Panama’s incredibly culture, history and diversity makes it a paradise for academic and educational tours.
Despite its small size, Panama is one of the most biodiverse places in the world with more plant species than in all of Europe. Our academic expeditions gives you in-depth insights of the natural history and biodiversity of Panama by visiting tropical rainforests, cloud forests, wetlands, mangrove forests and volcanic mountain ranges.
By about 3 million years ago, an isthmus, narrow strip of land with water on either side, had formed connecting North and South America. The formation of the Isthmus of Panama also played a major role in biodiversity, making it easier for animals and plants to migrate between the continents. For instance, in North America today, the opossum, armadillo, and porcupine all trace back to ancestors that came across the land bridge from South America. Likewise, the ancestors of bears, cats, dogs, horses, llamas, and raccoons all made the trek south across the isthmus.
But there is so much more in Panama, as you will discover on this unique academic adventure. Explore the cosmopolitan and vibrant Panama City, learn about the history of the Panama Canal and hike the camino de cruces tail, originally used in the 16th and 17th centuries by Spanish plunderers to haul gold from Peru by mule across the Isthmus of Panama on its way to Spain. You will also discover unique wildlife in lowlands and highlands and depending on your program, you can support the efforts of local biologist by helping with tropical surveys, You will also learn about unique ethnic groups by visiting local indigenous communities.

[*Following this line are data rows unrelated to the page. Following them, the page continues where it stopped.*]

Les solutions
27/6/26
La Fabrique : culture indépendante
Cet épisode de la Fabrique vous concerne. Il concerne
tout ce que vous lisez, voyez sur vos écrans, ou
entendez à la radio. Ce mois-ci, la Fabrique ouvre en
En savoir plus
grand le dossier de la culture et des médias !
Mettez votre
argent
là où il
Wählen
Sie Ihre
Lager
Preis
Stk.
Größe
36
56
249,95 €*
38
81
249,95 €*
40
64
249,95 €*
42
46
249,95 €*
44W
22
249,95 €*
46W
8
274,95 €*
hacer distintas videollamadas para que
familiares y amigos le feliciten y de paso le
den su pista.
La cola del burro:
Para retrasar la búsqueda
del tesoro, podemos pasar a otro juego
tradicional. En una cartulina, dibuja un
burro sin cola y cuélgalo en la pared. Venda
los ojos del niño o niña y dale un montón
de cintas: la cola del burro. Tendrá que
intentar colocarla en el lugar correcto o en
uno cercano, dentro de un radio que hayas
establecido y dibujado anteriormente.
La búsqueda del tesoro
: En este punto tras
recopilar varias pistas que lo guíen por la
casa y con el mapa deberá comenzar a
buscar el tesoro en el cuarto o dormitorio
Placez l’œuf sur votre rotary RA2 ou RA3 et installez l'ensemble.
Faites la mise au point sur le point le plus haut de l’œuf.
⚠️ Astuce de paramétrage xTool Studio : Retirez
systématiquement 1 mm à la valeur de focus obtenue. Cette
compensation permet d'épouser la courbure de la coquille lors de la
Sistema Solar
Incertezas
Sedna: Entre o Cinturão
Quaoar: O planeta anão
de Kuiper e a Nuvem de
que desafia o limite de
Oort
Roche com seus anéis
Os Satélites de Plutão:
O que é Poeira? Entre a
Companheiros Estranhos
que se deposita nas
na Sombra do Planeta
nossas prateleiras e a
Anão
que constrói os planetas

Please, contact us at email@example.com for details on different programs.
Did you know? Smithsonian biologists were invited to Panama in 1910 during the construction of the Panama Canal. Their surveys of Panama’s flora and fauna were the first steps toward creating a world-class platform for research in the tropics. As a narrow land bridge that separates two oceans and connects the biodiversity of two continents, Panama’s rich ecosystems promises to keep researchers busy for another hundred years.